— EXERCISE INSTRUCTIONS —
Copy out, without any change, the entries from the line containing "Document page, 1654x1241 pixels." up to and including the final line of the entries.

** Begin RECORD SET **

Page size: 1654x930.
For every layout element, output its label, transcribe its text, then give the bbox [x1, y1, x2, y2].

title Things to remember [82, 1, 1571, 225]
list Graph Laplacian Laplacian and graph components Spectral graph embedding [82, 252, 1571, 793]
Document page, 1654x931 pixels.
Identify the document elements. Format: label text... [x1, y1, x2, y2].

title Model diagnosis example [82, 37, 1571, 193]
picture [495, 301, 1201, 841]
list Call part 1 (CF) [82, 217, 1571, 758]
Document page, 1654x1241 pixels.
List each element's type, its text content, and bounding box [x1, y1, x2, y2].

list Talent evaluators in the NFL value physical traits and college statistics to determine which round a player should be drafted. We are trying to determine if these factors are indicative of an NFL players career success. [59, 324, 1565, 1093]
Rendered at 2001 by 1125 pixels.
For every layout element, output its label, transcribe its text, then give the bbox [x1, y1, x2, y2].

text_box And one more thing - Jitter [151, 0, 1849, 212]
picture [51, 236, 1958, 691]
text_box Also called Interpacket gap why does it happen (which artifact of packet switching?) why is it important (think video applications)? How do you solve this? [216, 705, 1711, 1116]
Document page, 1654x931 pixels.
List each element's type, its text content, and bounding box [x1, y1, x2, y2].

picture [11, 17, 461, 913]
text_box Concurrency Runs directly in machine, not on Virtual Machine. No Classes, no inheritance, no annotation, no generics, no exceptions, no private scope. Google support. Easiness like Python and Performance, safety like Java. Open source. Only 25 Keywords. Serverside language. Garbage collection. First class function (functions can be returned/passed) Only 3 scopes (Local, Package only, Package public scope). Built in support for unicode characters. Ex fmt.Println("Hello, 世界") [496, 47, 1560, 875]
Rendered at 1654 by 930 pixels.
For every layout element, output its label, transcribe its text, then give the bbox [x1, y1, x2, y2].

** End RECORD SET **

— ANSWER TO THE PROBLEM —
Document page, 1654x1241 pixels.
List each element's type, its text content, and bounding box [x1, y1, x2, y2].

list Talent evaluators in the NFL value physical traits and college statistics to determine which round a player should be drafted. We are trying to determine if these factors are indicative of an NFL players career success. [59, 324, 1565, 1093]
Rendered at 2001 by 1125 pixels.
For every layout element, output its label, transcribe its text, then give the bbox [x1, y1, x2, y2].

text_box And one more thing - Jitter [151, 0, 1849, 212]
picture [51, 236, 1958, 691]
text_box Also called Interpacket gap why does it happen (which artifact of packet switching?) why is it important (think video applications)? How do you solve this? [216, 705, 1711, 1116]
Document page, 1654x931 pixels.
List each element's type, its text content, and bounding box [x1, y1, x2, y2].

picture [11, 17, 461, 913]
text_box Concurrency Runs directly in machine, not on Virtual Machine. No Classes, no inheritance, no annotation, no generics, no exceptions, no private scope. Google support. Easiness like Python and Performance, safety like Java. Open source. Only 25 Keywords. Serverside language. Garbage collection. First class function (functions can be returned/passed) Only 3 scopes (Local, Package only, Package public scope). Built in support for unicode characters. Ex fmt.Println("Hello, 世界") [496, 47, 1560, 875]
Rendered at 1654 by 930 pixels.
For every layout element, output its label, transcribe its text, then give the bbox [x1, y1, x2, y2].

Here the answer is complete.